───── Information shown

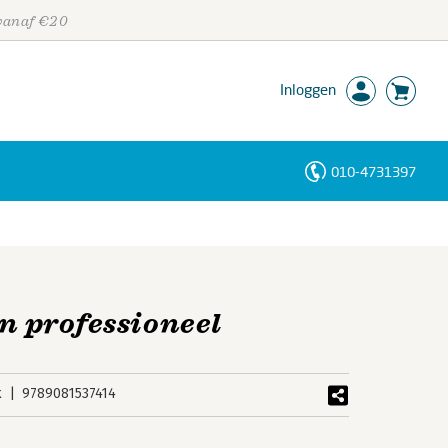
 vanaf €20
Inloggen
010-4731397
Personen
Trefwoorden
an professioneel
k
9789081537414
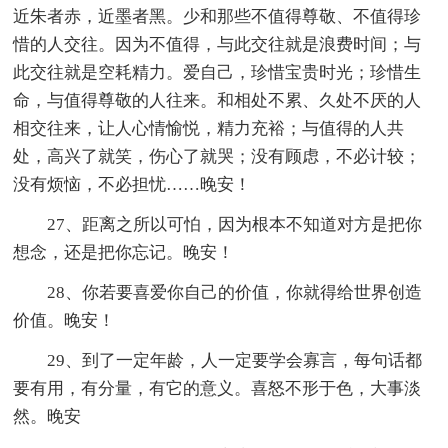
近朱者赤，近墨者黑。少和那些不值得尊敬、不值得珍
惜的人交往。因为不值得，与此交往就是浪费时间；与
此交往就是空耗精力。爱自己，珍惜宝贵时光；珍惜生
命，与值得尊敬的人往来。和相处不累、久处不厌的人
相交往来，让人心情愉悦，精力充裕；与值得的人共
处，高兴了就笑，伤心了就哭；没有顾虑，不必计较；
没有烦恼，不必担忧……晚安！
27、距离之所以可怕，因为根本不知道对方是把你
想念，还是把你忘记。晚安！
28、你若要喜爱你自己的价值，你就得给世界创造
价值。晚安！
29、到了一定年龄，人一定要学会寡言，每句话都
要有用，有分量，有它的意义。喜怒不形于色，大事淡
然。晚安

──────────

Exercise ->
Leave out every picture, and repeat word for word only the lines from the one holding "Trefwoorden" through the end of the entries above, both ends included.

Task answer ->
Trefwoorden
an professioneel
k
9789081537414
近朱者赤，近墨者黑。少和那些不值得尊敬、不值得珍
惜的人交往。因为不值得，与此交往就是浪费时间；与
此交往就是空耗精力。爱自己，珍惜宝贵时光；珍惜生
命，与值得尊敬的人往来。和相处不累、久处不厌的人
相交往来，让人心情愉悦，精力充裕；与值得的人共
处，高兴了就笑，伤心了就哭；没有顾虑，不必计较；
没有烦恼，不必担忧……晚安！
27、距离之所以可怕，因为根本不知道对方是把你
想念，还是把你忘记。晚安！
28、你若要喜爱你自己的价值，你就得给世界创造
价值。晚安！
29、到了一定年龄，人一定要学会寡言，每句话都
要有用，有分量，有它的意义。喜怒不形于色，大事淡
然。晚安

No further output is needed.